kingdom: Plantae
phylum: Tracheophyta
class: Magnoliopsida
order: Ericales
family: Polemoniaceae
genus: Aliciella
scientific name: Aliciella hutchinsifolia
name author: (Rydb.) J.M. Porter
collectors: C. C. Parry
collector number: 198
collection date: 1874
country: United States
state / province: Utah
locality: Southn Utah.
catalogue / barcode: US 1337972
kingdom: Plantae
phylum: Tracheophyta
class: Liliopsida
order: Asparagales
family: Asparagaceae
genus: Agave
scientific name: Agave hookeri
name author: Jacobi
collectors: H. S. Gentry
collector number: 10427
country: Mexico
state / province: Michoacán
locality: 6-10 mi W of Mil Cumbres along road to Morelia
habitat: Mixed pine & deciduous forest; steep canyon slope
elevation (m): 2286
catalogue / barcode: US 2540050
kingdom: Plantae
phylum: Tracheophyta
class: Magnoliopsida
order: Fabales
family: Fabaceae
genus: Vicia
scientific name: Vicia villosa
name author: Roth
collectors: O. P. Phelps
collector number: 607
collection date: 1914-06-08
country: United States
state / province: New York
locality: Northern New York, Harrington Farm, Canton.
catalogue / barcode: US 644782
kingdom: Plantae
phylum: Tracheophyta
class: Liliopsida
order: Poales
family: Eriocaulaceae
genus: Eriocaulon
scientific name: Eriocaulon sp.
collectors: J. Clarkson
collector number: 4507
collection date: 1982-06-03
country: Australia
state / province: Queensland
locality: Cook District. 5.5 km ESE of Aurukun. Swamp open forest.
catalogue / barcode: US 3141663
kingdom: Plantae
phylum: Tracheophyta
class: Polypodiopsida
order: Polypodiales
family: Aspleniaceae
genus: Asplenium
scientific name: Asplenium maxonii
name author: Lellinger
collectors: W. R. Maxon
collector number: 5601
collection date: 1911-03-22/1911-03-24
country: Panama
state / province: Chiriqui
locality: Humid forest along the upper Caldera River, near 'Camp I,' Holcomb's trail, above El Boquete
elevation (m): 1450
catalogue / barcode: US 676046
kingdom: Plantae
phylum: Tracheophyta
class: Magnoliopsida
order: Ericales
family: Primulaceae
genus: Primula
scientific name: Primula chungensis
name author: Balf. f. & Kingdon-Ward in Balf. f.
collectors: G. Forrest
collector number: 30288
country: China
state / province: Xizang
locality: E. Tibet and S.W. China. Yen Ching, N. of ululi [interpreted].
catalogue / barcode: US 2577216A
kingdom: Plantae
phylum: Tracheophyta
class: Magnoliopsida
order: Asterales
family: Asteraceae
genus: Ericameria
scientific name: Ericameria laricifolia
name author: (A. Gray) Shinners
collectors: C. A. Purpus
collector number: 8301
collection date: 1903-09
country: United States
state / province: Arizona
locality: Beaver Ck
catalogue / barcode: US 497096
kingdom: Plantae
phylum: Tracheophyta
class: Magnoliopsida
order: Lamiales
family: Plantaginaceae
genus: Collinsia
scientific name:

++++

> [The problem]
Write out every line of the material above word for word, with each character and the line order unchanged.

> [Result of the exercise]
kingdom: Plantae
phylum: Tracheophyta
class: Magnoliopsida
order: Ericales
family: Polemoniaceae
genus: Aliciella
scientific name: Aliciella hutchinsifolia
name author: (Rydb.) J.M. Porter
collectors: C. C. Parry
collector number: 198
collection date: 1874
country: United States
state / province: Utah
locality: Southn Utah.
catalogue / barcode: US 1337972
kingdom: Plantae
phylum: Tracheophyta
class: Liliopsida
order: Asparagales
family: Asparagaceae
genus: Agave
scientific name: Agave hookeri
name author: Jacobi
collectors: H. S. Gentry
collector number: 10427
country: Mexico
state / province: Michoacán
locality: 6-10 mi W of Mil Cumbres along road to Morelia
habitat: Mixed pine & deciduous forest; steep canyon slope
elevation (m): 2286
catalogue / barcode: US 2540050
kingdom: Plantae
phylum: Tracheophyta
class: Magnoliopsida
order: Fabales
family: Fabaceae
genus: Vicia
scientific name: Vicia villosa
name author: Roth
collectors: O. P. Phelps
collector number: 607
collection date: 1914-06-08
country: United States
state / province: New York
locality: Northern New York, Harrington Farm, Canton.
catalogue / barcode: US 644782
kingdom: Plantae
phylum: Tracheophyta
class: Liliopsida
order: Poales
family: Eriocaulaceae
genus: Eriocaulon
scientific name: Eriocaulon sp.
collectors: J. Clarkson
collector number: 4507
collection date: 1982-06-03
country: Australia
state / province: Queensland
locality: Cook District. 5.5 km ESE of Aurukun. Swamp open forest.
catalogue / barcode: US 3141663
kingdom: Plantae
phylum: Tracheophyta
class: Polypodiopsida
order: Polypodiales
family: Aspleniaceae
genus: Asplenium
scientific name: Asplenium maxonii
name author: Lellinger
collectors: W. R. Maxon
collector number: 5601
collection date: 1911-03-22/1911-03-24
country: Panama
state / province: Chiriqui
locality: Humid forest along the upper Caldera River, near 'Camp I,' Holcomb's trail, above El Boquete
elevation (m): 1450
catalogue / barcode: US 676046
kingdom: Plantae
phylum: Tracheophyta
class: Magnoliopsida
order: Ericales
family: Primulaceae
genus: Primula
scientific name: Primula chungensis
name author: Balf. f. & Kingdon-Ward in Balf. f.
collectors: G. Forrest
collector number: 30288
country: China
state / province: Xizang
locality: E. Tibet and S.W. China. Yen Ching, N. of ululi [interpreted].
catalogue / barcode: US 2577216A
kingdom: Plantae
phylum: Tracheophyta
class: Magnoliopsida
order: Asterales
family: Asteraceae
genus: Ericameria
scientific name: Ericameria laricifolia
name author: (A. Gray) Shinners
collectors: C. A. Purpus
collector number: 8301
collection date: 1903-09
country: United States
state / province: Arizona
locality: Beaver Ck
catalogue / barcode: US 497096
kingdom: Plantae
phylum: Tracheophyta
class: Magnoliopsida
order: Lamiales
family: Plantaginaceae
genus: Collinsia
scientific name:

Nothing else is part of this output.